Did this give rise to greater uncertainty, or an illegitimate expansion of Convention rights? If so, then we could also argue that the common law does the same. Common law develops on a case by case basis. It recognises principles underpinning cases and looks for relevant similarities and differences in a novel case before the court. Would we consider it a problem if the common law had found an obligation on the State to take measures for those at risk of taking their own lives in a new situation in a similar manner, drawing on earlier case law? Or is there something particular about positive obligations from Convention rights that makes the law more uncertain?
Forced Policy Choices
The consultation paper’s example of negative policy choices also involves the right to life. When an individual’s life is under threat, the State has a positive obligation to take proportionate measures in response to that threat to life. These have given rise to ‘Threat to Life’ notifications, or Osman warnings, after the case that gave rise to this positive obligation. The consultation paper argues that these obligations add complexity and expense to police operations. This can be made worse when these notifications are issued with regard to impending violence that may take place between rival gangs, where both sides may face a threat to their lives. This raises a deeper problem – are the courts forcing policy choices onto public authorities, overriding the decisions of elected representatives?
To unpack this argument, we have to look more closely at what court decisions imposing positive obligations require. A positive obligation requires the State to ensure that there is an administrative or legal framework in place to protect a human right – here the right to life. Courts do not set out the requirements of ‘Threat to Life’ notifications. Those can be set by public authorities, or by Ministers enacting secondary legislation, or from Parliament enacting primary legislation.

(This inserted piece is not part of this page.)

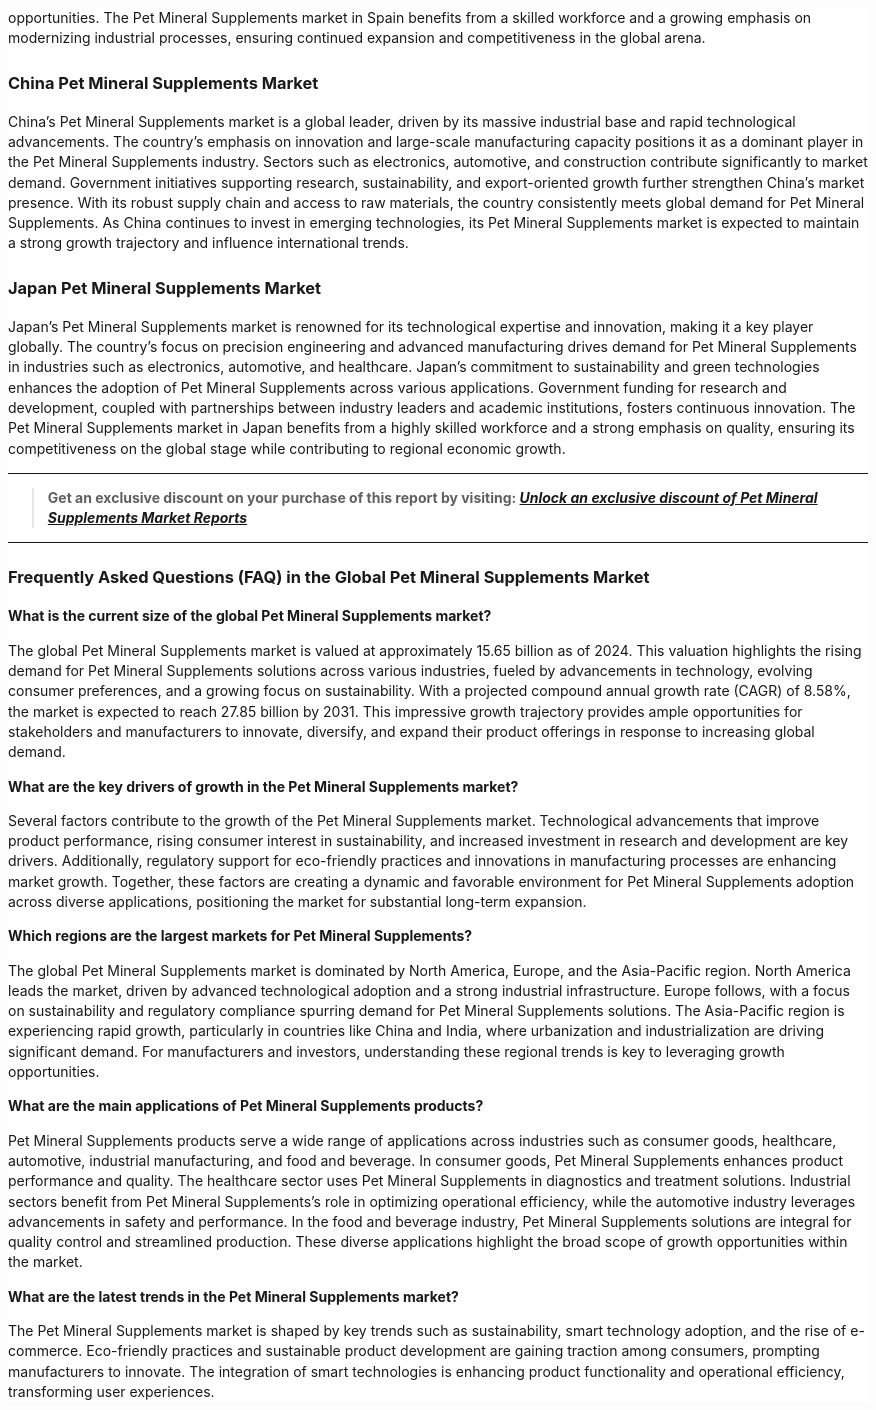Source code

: opportunities. The Pet Mineral Supplements market in Spain benefits from a skilled workforce and a growing emphasis on modernizing industrial processes, ensuring continued expansion and competitiveness in the global arena.</p><h3>China Pet Mineral Supplements Market</h3><p>China&rsquo;s Pet Mineral Supplements market is a global leader, driven by its massive industrial base and rapid technological advancements. The country&rsquo;s emphasis on innovation and large-scale manufacturing capacity positions it as a dominant player in the Pet Mineral Supplements industry. Sectors such as electronics, automotive, and construction contribute significantly to market demand. Government initiatives supporting research, sustainability, and export-oriented growth further strengthen China&rsquo;s market presence. With its robust supply chain and access to raw materials, the country consistently meets global demand for Pet Mineral Supplements. As China continues to invest in emerging technologies, its Pet Mineral Supplements market is expected to maintain a strong growth trajectory and influence international trends.</p><h3>Japan Pet Mineral Supplements Market</h3><p>Japan&rsquo;s Pet Mineral Supplements market is renowned for its technological expertise and innovation, making it a key player globally. The country&rsquo;s focus on precision engineering and advanced manufacturing drives demand for Pet Mineral Supplements in industries such as electronics, automotive, and healthcare. Japan&rsquo;s commitment to sustainability and green technologies enhances the adoption of Pet Mineral Supplements across various applications. Government funding for research and development, coupled with partnerships between industry leaders and academic institutions, fosters continuous innovation. The Pet Mineral Supplements market in Japan benefits from a highly skilled workforce and a strong emphasis on quality, ensuring its competitiveness on the global stage while contributing to regional economic growth.</p><hr /><blockquote><p><strong>Get an exclusive discount on your purchase of this report by visiting: <em><a href="://marketresearchpulse.com/ask-for-discount/19149?utm_source=Github&amp;utm_medium=0114">Unlock an exclusive discount of Pet Mineral Supplements Market Reports</a></em>&nbsp;</strong></p></blockquote><hr /><h3>Frequently Asked Questions (FAQ) in the Global Pet Mineral Supplements Market</h3><p><strong>What is the current size of the global Pet Mineral Supplements market?</strong></p><p>The global Pet Mineral Supplements market is valued at approximately 15.65 billion as of 2024. This valuation highlights the rising demand for Pet Mineral Supplements solutions across various industries, fueled by advancements in technology, evolving consumer preferences, and a growing focus on sustainability. With a projected compound annual growth rate (CAGR) of 8.58%, the market is expected to reach 27.85 billion by 2031. This impressive growth trajectory provides ample opportunities for stakeholders and manufacturers to innovate, diversify, and expand their product offerings in response to increasing global demand.</p><p><strong>What are the key drivers of growth in the Pet Mineral Supplements market?</strong></p><p>Several factors contribute to the growth of the Pet Mineral Supplements market. Technological advancements that improve product performance, rising consumer interest in sustainability, and increased investment in research and development are key drivers. Additionally, regulatory support for eco-friendly practices and innovations in manufacturing processes are enhancing market growth. Together, these factors are creating a dynamic and favorable environment for Pet Mineral Supplements adoption across diverse applications, positioning the market for substantial long-term expansion.</p><p><strong>Which regions are the largest markets for Pet Mineral Supplements?</strong></p><p>The global Pet Mineral Supplements market is dominated by North America, Europe, and the Asia-Pacific region. North America leads the market, driven by advanced technological adoption and a strong industrial infrastructure. Europe follows, with a focus on sustainability and regulatory compliance spurring demand for Pet Mineral Supplements solutions. The Asia-Pacific region is experiencing rapid growth, particularly in countries like China and India, where urbanization and industrialization are driving significant demand. For manufacturers and investors, understanding these regional trends is key to leveraging growth opportunities.</p><p><strong>What are the main applications of Pet Mineral Supplements products?</strong></p><p>Pet Mineral Supplements products serve a wide range of applications across industries such as consumer goods, healthcare, automotive, industrial manufacturing, and food and beverage. In consumer goods, Pet Mineral Supplements enhances product performance and quality. The healthcare sector uses Pet Mineral Supplements in diagnostics and treatment solutions. Industrial sectors benefit from Pet Mineral Supplements&rsquo;s role in optimizing operational efficiency, while the automotive industry leverages advancements in safety and performance. In the food and beverage industry, Pet Mineral Supplements solutions are integral for quality control and streamlined production. These diverse applications highlight the broad scope of growth opportunities within the market.</p><p><strong>What are the latest trends in the Pet Mineral Supplements market?</strong></p><p>The Pet Mineral Supplements market is shaped by key trends such as sustainability, smart technology adoption, and the rise of e-commerce. Eco-friendly practices and sustainable product development are gaining traction among consumers, prompting manufacturers to innovate. The integration of smart technologies is enhancing product functionality and operational efficiency, transforming user experiences.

This does not mean that there is no check from courts. But it is important to recognise how this check operates. In situations in which there is a clear breach of the right to life, then that would give rise to a situation in which these measures would be insufficient to ensure the protection of the right to life. For example, if a ‘Threat to Life’ notification system did not extend to ensure the protection of an individual who had provided clear, verified evidence to the police that their life was in danger from a specified individual, then courts would be concerned that these measures did not offer sufficient protection of the right to life. However, there is still space for a public body to determine what evidence is required, or whether this should extend to other situations in which there is a threat to life.
This is not to argue that there are no limits on policy choices. But it is to recognise that there is still space for democratic oversight as to how public authorities should uphold these positive obligations.
Policy v Human Rights
Positive obligations can place burdens on the State. The deeper question here is whether we think the price is worth paying to protect human rights. The real policy choice here is as to the type of society in which we wish to live. Do we wish to live in a country where we think that protecting some human rights comes at too high a cost? Or are we prepared to accept these costs because we want to ensure human rights are fully protected? These are not questions that can be answered in the abstract. But they are also questions that cannot be answered merely by citing a few examples on either side. It requires further public engagement as to the type of society in which we wish to live.